The quality of light is defined by factors such as colour render index, uniformity of the light output and glare. If lighting is supposed to create a pleasant environment for the people using the space and complement an architectural concept as a whole, those factors need careful consideration.
All of our LED products are designed with highest priority given to light quality. We ensure a homogenous and spot-free light output with excellent colour portrayal accuracy, to provide lighting designers and architects with the right tools to transform spaces to visual experiences.
In the context of simplification, the panel also discussed the trend towards miniaturisation.
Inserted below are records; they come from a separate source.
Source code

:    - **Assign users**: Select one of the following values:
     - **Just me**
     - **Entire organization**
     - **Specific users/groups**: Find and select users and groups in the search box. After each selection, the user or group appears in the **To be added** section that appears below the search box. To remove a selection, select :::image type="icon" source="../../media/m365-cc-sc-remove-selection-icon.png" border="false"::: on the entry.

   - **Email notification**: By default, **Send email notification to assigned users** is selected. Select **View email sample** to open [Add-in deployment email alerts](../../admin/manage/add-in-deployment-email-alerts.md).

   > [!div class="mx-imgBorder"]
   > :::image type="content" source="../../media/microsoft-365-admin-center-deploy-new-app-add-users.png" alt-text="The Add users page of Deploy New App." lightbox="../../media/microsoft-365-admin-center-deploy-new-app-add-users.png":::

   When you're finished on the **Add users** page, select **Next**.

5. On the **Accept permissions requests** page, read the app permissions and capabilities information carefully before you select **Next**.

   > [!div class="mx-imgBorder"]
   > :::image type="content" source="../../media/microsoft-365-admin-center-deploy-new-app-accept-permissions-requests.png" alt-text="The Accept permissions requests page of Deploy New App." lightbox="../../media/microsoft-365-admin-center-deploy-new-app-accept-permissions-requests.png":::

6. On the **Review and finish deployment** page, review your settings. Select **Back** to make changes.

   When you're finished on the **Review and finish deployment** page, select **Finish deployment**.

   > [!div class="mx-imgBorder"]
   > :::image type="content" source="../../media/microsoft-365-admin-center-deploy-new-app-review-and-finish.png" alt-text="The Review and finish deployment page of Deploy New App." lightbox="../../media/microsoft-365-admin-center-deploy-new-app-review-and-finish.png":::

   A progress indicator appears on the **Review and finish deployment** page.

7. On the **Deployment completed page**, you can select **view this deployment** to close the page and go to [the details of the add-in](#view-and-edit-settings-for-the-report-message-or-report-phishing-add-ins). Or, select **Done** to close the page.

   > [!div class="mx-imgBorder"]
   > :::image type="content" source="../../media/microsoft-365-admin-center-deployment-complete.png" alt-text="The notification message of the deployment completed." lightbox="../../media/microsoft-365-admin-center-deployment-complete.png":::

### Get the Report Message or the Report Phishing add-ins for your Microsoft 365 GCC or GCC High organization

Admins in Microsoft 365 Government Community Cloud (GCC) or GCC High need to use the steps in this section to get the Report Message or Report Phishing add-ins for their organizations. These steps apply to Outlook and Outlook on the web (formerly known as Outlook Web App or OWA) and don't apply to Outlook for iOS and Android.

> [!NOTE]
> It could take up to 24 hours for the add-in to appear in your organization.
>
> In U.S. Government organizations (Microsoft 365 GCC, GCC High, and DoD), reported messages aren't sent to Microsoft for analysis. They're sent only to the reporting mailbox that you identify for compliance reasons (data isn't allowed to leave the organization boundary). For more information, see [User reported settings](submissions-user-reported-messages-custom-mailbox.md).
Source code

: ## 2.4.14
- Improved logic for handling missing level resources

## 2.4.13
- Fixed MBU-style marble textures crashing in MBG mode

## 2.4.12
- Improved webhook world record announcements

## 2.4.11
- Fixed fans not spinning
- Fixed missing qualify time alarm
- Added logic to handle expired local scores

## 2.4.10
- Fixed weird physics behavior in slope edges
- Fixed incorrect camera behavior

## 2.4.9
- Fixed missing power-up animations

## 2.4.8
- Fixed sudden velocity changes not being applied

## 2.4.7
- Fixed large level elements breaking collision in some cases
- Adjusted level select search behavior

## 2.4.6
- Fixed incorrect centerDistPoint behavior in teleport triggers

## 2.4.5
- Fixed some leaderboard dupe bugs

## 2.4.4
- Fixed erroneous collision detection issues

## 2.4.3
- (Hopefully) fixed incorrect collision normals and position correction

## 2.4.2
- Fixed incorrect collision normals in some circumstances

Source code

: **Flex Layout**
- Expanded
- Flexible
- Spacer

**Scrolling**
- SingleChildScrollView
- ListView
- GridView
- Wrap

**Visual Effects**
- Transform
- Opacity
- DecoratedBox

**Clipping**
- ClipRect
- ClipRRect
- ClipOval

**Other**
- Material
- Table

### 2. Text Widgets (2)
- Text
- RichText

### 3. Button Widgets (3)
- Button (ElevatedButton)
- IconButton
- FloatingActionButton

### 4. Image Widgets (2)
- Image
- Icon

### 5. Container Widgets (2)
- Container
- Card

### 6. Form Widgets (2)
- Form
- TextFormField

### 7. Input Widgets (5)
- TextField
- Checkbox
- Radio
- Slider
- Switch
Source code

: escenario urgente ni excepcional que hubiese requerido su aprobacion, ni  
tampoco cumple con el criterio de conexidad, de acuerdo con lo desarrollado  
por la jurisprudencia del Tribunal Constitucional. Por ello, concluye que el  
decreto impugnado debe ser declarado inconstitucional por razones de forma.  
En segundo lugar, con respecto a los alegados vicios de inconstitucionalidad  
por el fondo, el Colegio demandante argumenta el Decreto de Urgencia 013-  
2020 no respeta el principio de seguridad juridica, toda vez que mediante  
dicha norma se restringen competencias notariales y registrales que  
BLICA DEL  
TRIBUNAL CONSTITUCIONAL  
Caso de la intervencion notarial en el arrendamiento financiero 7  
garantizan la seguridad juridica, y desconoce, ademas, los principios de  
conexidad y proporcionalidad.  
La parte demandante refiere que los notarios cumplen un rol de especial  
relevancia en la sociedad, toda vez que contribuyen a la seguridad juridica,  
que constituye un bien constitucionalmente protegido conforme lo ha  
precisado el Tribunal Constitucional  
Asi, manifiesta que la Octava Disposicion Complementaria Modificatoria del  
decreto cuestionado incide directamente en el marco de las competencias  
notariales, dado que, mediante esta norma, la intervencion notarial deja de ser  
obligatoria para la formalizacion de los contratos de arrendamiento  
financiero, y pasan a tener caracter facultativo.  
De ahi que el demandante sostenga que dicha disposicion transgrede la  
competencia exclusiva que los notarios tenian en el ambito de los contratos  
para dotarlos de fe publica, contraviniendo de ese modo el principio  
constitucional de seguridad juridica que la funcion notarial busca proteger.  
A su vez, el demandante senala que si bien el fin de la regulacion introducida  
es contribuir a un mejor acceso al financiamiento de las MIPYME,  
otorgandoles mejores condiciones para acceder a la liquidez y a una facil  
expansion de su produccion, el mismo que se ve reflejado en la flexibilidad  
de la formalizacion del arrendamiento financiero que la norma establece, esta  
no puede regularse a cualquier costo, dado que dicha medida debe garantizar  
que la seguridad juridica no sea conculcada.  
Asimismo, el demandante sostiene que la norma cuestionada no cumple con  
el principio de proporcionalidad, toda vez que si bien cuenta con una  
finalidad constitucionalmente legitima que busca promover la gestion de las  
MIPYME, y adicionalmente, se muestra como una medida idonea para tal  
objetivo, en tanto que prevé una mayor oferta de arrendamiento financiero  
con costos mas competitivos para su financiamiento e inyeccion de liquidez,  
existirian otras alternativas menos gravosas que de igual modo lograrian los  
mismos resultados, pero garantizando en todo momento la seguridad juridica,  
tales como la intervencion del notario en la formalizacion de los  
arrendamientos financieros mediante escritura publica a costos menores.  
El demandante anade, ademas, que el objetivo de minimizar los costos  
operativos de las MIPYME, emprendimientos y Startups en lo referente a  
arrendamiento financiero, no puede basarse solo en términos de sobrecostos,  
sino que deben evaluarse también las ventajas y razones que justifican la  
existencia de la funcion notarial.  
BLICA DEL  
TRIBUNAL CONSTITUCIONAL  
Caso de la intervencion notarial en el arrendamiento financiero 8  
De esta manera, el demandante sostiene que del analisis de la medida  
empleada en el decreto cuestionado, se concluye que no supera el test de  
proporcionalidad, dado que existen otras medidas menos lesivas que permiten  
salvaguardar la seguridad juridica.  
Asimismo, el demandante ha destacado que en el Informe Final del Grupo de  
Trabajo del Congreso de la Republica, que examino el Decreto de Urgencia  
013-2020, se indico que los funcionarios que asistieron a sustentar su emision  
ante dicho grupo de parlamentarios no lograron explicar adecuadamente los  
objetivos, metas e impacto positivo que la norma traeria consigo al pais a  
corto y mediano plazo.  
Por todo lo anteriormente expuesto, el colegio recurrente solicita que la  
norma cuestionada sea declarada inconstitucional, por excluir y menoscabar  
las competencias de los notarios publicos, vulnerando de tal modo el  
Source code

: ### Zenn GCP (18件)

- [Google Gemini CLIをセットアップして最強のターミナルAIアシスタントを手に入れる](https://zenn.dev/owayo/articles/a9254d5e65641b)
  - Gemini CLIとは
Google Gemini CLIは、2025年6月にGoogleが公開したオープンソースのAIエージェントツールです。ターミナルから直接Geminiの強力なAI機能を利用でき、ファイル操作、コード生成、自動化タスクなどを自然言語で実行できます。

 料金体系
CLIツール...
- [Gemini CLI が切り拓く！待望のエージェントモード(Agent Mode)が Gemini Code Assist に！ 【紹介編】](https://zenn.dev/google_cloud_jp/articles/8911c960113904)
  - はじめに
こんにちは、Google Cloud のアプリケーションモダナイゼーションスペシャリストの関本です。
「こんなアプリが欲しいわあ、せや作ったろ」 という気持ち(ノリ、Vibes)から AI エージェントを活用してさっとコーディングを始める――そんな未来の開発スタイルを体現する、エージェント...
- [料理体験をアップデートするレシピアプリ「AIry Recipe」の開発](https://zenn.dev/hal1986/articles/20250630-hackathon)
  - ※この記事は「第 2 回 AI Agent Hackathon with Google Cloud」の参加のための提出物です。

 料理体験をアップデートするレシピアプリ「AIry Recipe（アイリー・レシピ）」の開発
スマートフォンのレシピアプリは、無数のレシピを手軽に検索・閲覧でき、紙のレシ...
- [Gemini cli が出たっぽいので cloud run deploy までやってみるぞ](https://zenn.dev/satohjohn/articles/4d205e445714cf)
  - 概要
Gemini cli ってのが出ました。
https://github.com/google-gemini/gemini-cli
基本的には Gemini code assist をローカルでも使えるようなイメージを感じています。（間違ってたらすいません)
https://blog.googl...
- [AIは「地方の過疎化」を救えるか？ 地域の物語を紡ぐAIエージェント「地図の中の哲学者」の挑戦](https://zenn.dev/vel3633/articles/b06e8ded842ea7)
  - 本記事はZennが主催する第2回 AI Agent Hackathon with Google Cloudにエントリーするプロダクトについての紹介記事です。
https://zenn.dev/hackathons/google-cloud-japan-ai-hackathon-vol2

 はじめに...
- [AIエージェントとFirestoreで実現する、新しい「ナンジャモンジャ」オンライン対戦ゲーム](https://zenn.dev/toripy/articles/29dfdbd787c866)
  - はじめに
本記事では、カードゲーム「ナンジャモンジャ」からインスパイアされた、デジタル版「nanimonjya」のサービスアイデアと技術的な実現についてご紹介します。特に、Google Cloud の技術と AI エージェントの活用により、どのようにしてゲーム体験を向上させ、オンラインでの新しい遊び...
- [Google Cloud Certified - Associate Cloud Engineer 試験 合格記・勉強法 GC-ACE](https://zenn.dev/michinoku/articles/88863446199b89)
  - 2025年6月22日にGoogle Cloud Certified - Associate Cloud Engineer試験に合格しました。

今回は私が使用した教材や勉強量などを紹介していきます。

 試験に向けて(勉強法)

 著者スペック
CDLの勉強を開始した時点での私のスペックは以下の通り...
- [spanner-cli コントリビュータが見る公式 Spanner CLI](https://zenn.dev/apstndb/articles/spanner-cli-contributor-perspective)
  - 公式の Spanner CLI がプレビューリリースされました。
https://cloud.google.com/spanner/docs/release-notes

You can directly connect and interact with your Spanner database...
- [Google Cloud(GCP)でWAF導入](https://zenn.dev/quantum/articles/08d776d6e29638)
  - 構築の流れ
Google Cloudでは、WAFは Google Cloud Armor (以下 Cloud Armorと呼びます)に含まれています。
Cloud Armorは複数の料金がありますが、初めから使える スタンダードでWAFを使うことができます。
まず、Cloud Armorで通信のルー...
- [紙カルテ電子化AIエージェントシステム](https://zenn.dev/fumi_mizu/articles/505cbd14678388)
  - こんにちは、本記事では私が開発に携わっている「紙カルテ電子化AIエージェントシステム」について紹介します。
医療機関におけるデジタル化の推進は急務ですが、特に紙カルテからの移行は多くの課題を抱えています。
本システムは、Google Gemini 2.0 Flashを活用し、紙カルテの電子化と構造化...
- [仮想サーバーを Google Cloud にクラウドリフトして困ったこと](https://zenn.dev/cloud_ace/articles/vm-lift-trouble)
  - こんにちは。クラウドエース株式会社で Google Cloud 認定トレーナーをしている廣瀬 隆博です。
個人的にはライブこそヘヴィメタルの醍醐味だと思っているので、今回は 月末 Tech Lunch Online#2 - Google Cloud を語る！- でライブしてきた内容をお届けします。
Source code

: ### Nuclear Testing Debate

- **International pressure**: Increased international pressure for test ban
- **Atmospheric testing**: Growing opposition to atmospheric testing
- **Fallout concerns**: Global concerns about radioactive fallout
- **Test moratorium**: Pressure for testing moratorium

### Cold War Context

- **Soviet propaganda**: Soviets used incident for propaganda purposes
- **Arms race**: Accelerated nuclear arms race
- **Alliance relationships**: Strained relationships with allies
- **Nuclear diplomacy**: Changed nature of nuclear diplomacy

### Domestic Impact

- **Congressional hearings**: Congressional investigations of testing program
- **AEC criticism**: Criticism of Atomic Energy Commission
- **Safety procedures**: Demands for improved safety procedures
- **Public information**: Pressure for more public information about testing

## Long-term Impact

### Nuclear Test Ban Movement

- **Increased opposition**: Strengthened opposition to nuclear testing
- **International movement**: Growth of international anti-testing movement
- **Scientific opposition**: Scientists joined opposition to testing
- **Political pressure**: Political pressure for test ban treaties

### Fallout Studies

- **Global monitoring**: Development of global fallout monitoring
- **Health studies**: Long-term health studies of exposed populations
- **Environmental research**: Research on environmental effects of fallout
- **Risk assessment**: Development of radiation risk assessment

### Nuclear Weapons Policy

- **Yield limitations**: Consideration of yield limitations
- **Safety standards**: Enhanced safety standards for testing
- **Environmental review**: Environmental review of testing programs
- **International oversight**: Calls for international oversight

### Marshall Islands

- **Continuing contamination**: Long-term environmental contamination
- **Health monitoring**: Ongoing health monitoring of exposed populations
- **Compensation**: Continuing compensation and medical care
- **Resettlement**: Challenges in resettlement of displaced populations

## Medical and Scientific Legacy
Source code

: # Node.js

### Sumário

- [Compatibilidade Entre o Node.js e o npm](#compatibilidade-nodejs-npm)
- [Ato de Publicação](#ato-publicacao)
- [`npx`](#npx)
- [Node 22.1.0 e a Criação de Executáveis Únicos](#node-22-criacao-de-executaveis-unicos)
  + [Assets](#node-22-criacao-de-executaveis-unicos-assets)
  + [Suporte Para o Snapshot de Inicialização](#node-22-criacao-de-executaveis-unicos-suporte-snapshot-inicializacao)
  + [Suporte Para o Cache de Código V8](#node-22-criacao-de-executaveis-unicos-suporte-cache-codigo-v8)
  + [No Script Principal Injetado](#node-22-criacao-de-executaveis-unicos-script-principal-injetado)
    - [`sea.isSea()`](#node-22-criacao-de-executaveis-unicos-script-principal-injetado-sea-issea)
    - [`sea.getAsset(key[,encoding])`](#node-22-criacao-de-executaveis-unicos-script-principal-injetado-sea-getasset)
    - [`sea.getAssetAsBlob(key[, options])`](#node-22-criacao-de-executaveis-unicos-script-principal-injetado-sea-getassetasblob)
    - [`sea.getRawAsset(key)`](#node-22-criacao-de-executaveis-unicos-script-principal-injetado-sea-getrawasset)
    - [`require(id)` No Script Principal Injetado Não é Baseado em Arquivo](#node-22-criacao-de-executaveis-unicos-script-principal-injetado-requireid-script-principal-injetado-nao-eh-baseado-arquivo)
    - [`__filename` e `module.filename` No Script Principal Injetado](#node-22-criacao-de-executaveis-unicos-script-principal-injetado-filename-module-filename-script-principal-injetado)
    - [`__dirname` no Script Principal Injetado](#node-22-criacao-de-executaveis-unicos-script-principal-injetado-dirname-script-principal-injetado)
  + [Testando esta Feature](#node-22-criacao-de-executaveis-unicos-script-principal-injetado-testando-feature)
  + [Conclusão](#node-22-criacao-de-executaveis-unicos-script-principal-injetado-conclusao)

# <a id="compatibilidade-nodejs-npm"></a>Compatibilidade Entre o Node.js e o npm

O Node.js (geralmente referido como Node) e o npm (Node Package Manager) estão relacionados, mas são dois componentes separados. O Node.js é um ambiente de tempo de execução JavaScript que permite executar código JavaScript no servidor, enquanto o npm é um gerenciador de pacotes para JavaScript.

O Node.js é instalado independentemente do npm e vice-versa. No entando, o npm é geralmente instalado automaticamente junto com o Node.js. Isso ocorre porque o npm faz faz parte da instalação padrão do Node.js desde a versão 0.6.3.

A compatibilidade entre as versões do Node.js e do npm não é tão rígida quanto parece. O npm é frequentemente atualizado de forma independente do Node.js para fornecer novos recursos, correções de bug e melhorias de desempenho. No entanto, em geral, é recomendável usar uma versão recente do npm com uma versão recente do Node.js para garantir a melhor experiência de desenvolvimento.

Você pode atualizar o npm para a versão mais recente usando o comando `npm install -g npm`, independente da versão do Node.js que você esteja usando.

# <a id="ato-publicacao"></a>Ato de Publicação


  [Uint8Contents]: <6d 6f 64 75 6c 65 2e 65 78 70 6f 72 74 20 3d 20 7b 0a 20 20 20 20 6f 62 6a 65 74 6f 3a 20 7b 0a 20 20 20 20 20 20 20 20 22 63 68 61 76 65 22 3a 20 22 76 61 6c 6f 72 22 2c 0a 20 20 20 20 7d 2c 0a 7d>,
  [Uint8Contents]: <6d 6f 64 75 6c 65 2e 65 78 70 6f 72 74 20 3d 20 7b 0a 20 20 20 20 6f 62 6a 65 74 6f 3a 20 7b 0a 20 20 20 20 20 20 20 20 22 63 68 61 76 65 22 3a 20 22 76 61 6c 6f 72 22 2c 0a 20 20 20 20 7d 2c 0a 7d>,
While large decorative feature lamps are still selected for exquisite design concepts, there is an undeniable tendency towards the use of hidden luminaires to create the illusion of "invisible light". Discreet yet luminous lighting solutions have become increasingly popular for seamless integration into different architectural structures and to easily conceal the luminaires if required.
Constant innovation in product design will make it easier for architects and designers to develop unique lighting concepts. Linear lights are a suitable choice for a minimal lighting concept which underlines, yet does not distract from, the overall interior design. Our industry-challenging miniature product ranges Nano Flex (only 4mm), as well as our water-proof and impact-resistant Micro Neon (only 10mm x 10mm), acknowledge this design trend. They fit into the narrowest spaces and are perfect for detailed light installations.
Lighting is purely decorative? Far from that! Human centric lighting is a term that received enormous attention within the last few years. Ray Molony, PublisheR from Lux Review mirrors that notion as he observes of an orientation towards designing lighting for well-being. Lighting for well-being means adjusting light to the environment - its purpose, its people using the space and its dynamic.
The spaces we live in are being used in an increasingly multi-functional manner. Event rooms in hotels for instance might be used for conferences in the daytime and socials in the evening - both distinct purposes which require distinct lighting approaches.
Lighting needs to be adjusted in terms of light direction, intensity and colour temperature to cater the well-being of people.
Hand in hand with lighting designers LED Flex is able to provide tailored human centric lighting solutions for any environment. Dimming has never been easier with our reliable lighting control systems which enable a smooth adjustment of light intensity without flickering to cater for greatest eye comfort.
We provide dual colour linear and LED panel lighting with colour-changing features to set the right atmosphere at the right time.
While the lines between domestic and commercial lighting spaces tend to blur, as the lighting experts conclude, light quality and attention to human demands and requirements become the essence within developments of lighting design.